* **Assigned task**: All entries must be repeated exactly; do not include the pictures.

* **Given data**:
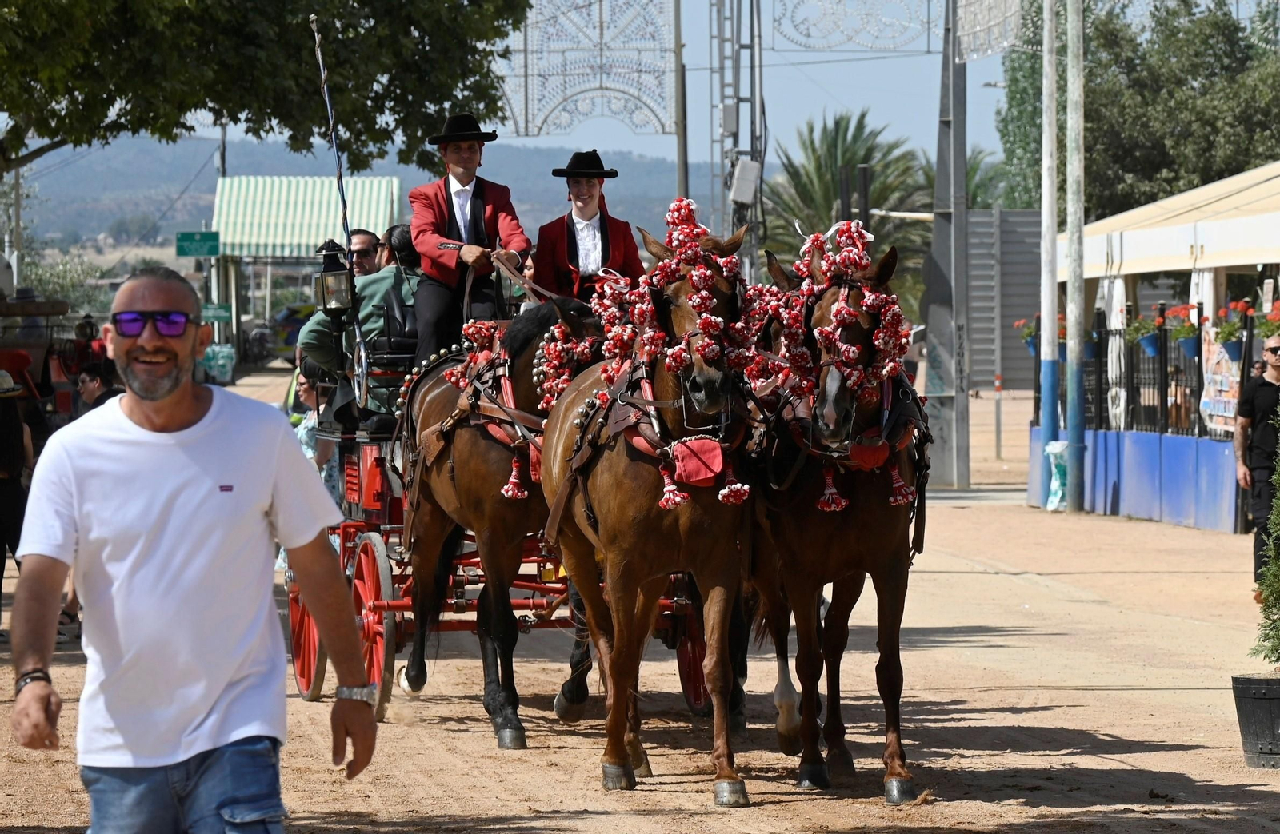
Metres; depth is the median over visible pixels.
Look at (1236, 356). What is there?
flower pot
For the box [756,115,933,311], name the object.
palm tree
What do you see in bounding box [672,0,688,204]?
pole
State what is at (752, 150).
metal tower
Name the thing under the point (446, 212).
man
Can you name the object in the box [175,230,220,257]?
green sign
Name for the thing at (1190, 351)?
flower pot
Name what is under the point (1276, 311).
flower pot
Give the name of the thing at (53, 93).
tree
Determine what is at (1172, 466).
blue wall
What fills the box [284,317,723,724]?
carriage
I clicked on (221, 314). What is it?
green sign
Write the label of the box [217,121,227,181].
utility pole
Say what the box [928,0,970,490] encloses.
metal pole
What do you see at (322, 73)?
whip
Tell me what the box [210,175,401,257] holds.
striped awning
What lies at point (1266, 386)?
man
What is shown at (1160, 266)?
canopy tent
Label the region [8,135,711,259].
hill
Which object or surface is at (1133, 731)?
dirt road
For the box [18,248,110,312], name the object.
shrub
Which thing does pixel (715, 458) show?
harness pad
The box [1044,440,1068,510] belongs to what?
plastic bag
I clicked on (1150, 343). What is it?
flower pot
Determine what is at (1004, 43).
light decoration
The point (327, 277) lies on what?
lantern
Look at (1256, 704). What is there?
plant pot
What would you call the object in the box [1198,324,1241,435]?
banner
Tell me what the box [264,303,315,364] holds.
car
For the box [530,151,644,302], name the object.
woman
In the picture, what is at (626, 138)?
sky
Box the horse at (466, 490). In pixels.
[389,298,602,750]
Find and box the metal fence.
[1028,305,1260,438]
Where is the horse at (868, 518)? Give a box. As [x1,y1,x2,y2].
[749,232,934,802]
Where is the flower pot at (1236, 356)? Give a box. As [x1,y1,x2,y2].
[1213,299,1255,362]
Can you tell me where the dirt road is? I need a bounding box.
[0,372,1279,833]
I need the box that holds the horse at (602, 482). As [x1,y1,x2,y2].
[536,213,767,798]
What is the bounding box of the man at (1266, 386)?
[1235,332,1279,574]
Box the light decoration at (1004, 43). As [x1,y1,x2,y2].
[953,0,1027,59]
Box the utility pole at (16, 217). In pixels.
[9,164,23,290]
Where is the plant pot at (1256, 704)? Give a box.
[1231,674,1279,769]
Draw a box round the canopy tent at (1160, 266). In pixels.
[1059,160,1279,278]
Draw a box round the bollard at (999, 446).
[994,372,1003,458]
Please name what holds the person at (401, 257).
on the carriage at (377, 513)
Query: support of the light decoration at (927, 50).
attached to the metal pole at (954, 222)
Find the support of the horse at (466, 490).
on the dirt road
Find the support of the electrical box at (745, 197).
attached to the metal tower at (752, 150)
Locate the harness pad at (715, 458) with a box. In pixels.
[671,437,723,485]
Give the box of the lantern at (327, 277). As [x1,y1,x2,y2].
[313,238,355,318]
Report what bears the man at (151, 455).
on the dirt road
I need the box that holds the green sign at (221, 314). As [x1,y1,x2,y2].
[200,304,233,322]
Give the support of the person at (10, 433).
on the dirt road
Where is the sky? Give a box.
[3,0,1264,190]
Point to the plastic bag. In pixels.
(1054, 485)
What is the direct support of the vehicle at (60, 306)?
on the dirt road
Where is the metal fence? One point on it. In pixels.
(1199, 356)
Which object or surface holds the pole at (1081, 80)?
on the dirt road
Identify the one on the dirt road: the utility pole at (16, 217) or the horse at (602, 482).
the horse at (602, 482)
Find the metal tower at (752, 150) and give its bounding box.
[709,0,764,276]
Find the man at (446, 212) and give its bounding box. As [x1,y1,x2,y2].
[408,112,529,360]
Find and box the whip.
[308,11,369,387]
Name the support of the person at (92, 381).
on the dirt road
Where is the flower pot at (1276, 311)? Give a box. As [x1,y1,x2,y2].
[1254,302,1279,337]
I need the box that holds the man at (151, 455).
[4,265,379,833]
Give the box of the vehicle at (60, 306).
[0,287,74,419]
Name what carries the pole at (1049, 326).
on the dirt road
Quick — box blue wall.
[1028,427,1238,530]
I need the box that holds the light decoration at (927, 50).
[771,0,941,50]
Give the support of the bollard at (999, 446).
on the dirt road
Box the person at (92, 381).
[76,360,123,414]
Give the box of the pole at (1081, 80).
[1064,0,1086,512]
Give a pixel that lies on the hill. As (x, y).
(211, 187)
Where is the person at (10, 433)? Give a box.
[0,372,35,610]
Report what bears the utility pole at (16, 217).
on the ground
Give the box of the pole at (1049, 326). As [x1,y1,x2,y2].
[1038,0,1060,506]
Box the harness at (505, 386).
[412,313,551,502]
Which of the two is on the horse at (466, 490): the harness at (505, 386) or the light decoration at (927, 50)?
the harness at (505, 386)
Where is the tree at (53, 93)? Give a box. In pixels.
[0,0,532,174]
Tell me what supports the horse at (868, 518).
on the dirt road
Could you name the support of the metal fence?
attached to the blue wall
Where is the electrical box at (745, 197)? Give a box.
[728,157,762,206]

* **Solution for this problem**:
Metres; depth is the median over visible pixels.
Look at (1236, 356). What is there?
flower pot
For the box [756,115,933,311], name the object.
palm tree
What do you see in bounding box [672,0,688,204]?
pole
State what is at (752, 150).
metal tower
Name the thing under the point (446, 212).
man
Can you name the object in the box [175,230,220,257]?
green sign
Name for the thing at (1190, 351)?
flower pot
Name what is under the point (1276, 311).
flower pot
Give the name of the thing at (53, 93).
tree
Determine what is at (1172, 466).
blue wall
What fills the box [284,317,723,724]?
carriage
I clicked on (221, 314). What is it?
green sign
Write the label of the box [217,121,227,181].
utility pole
Say what the box [928,0,970,490] encloses.
metal pole
What do you see at (322, 73)?
whip
Tell me what the box [210,175,401,257] holds.
striped awning
What lies at point (1266, 386)?
man
What is shown at (1160, 266)?
canopy tent
Label the region [8,135,711,259].
hill
Which object or surface is at (1133, 731)?
dirt road
For the box [18,248,110,312], name the object.
shrub
Which thing does pixel (715, 458) show?
harness pad
The box [1044,440,1068,510] belongs to what?
plastic bag
I clicked on (1150, 343). What is it?
flower pot
Determine what is at (1004, 43).
light decoration
The point (327, 277) lies on what?
lantern
Look at (1256, 704). What is there?
plant pot
What would you call the object in the box [1198,324,1241,435]?
banner
Tell me what the box [264,303,315,364] holds.
car
For the box [530,151,644,302], name the object.
woman
In the picture, what is at (626, 138)?
sky
Box the horse at (466, 490). In pixels.
[389,298,602,750]
Find and box the metal fence.
[1028,305,1260,438]
Where is the horse at (868, 518)? Give a box. As [x1,y1,x2,y2].
[749,232,934,802]
Where is the flower pot at (1236, 356)? Give a box. As [x1,y1,x2,y2].
[1213,299,1255,362]
Can you tell me where the dirt road is? I need a bounding box.
[0,372,1279,833]
I need the box that holds the horse at (602, 482). As [x1,y1,x2,y2].
[536,213,767,798]
What is the bounding box of the man at (1266, 386)?
[1235,332,1279,574]
Box the light decoration at (1004, 43). As [x1,y1,x2,y2].
[953,0,1027,59]
Box the utility pole at (16, 217). In pixels.
[9,164,23,290]
Where is the plant pot at (1256, 704)? Give a box.
[1231,674,1279,769]
Draw a box round the canopy tent at (1160, 266). In pixels.
[1059,160,1279,278]
Draw a box round the bollard at (999, 446).
[994,372,1003,458]
Please name what holds the person at (401, 257).
on the carriage at (377, 513)
Query: support of the light decoration at (927, 50).
attached to the metal pole at (954, 222)
Find the support of the horse at (466, 490).
on the dirt road
Find the support of the electrical box at (745, 197).
attached to the metal tower at (752, 150)
Locate the harness pad at (715, 458) with a box. In pixels.
[671,437,723,485]
Give the box of the lantern at (327, 277). As [x1,y1,x2,y2].
[313,238,355,318]
Report what bears the man at (151, 455).
on the dirt road
I need the box that holds the green sign at (221, 314). As [x1,y1,x2,y2].
[200,304,233,322]
Give the support of the person at (10, 433).
on the dirt road
Where is the sky? Give a box.
[3,0,1264,190]
Point to the plastic bag. In pixels.
(1054, 485)
What is the direct support of the vehicle at (60, 306)?
on the dirt road
Where is the metal fence? One point on it. In pixels.
(1199, 356)
Which object or surface holds the pole at (1081, 80)?
on the dirt road
Identify the one on the dirt road: the utility pole at (16, 217) or the horse at (602, 482).
the horse at (602, 482)
Find the metal tower at (752, 150) and give its bounding box.
[709,0,764,276]
Find the man at (446, 212) and give its bounding box. As [x1,y1,x2,y2].
[408,112,529,360]
Find and box the whip.
[308,11,369,387]
Name the support of the person at (92, 381).
on the dirt road
Where is the flower pot at (1276, 311)? Give a box. As [x1,y1,x2,y2].
[1254,302,1279,337]
I need the box that holds the man at (151, 455).
[4,265,379,833]
Give the box of the vehicle at (60, 306).
[0,287,74,419]
Name what carries the pole at (1049, 326).
on the dirt road
Quick — box blue wall.
[1028,427,1238,530]
I need the box that holds the light decoration at (927, 50).
[771,0,941,50]
Give the support of the bollard at (999, 446).
on the dirt road
Box the person at (92, 381).
[76,360,123,414]
Give the box of the pole at (1081, 80).
[1064,0,1086,512]
Give a pixel that lies on the hill. As (x, y).
(211, 187)
Where is the person at (10, 433)? Give a box.
[0,372,35,610]
Report what bears the utility pole at (16, 217).
on the ground
Give the box of the pole at (1049, 326). As [x1,y1,x2,y2].
[1038,0,1060,506]
Box the harness at (505, 386).
[412,313,551,502]
Which of the two is on the horse at (466, 490): the harness at (505, 386) or the light decoration at (927, 50)?
the harness at (505, 386)
Where is the tree at (53, 93)? Give a box. In pixels.
[0,0,532,174]
Tell me what supports the horse at (868, 518).
on the dirt road
Could you name the support of the metal fence?
attached to the blue wall
Where is the electrical box at (745, 197)? Give a box.
[728,157,762,206]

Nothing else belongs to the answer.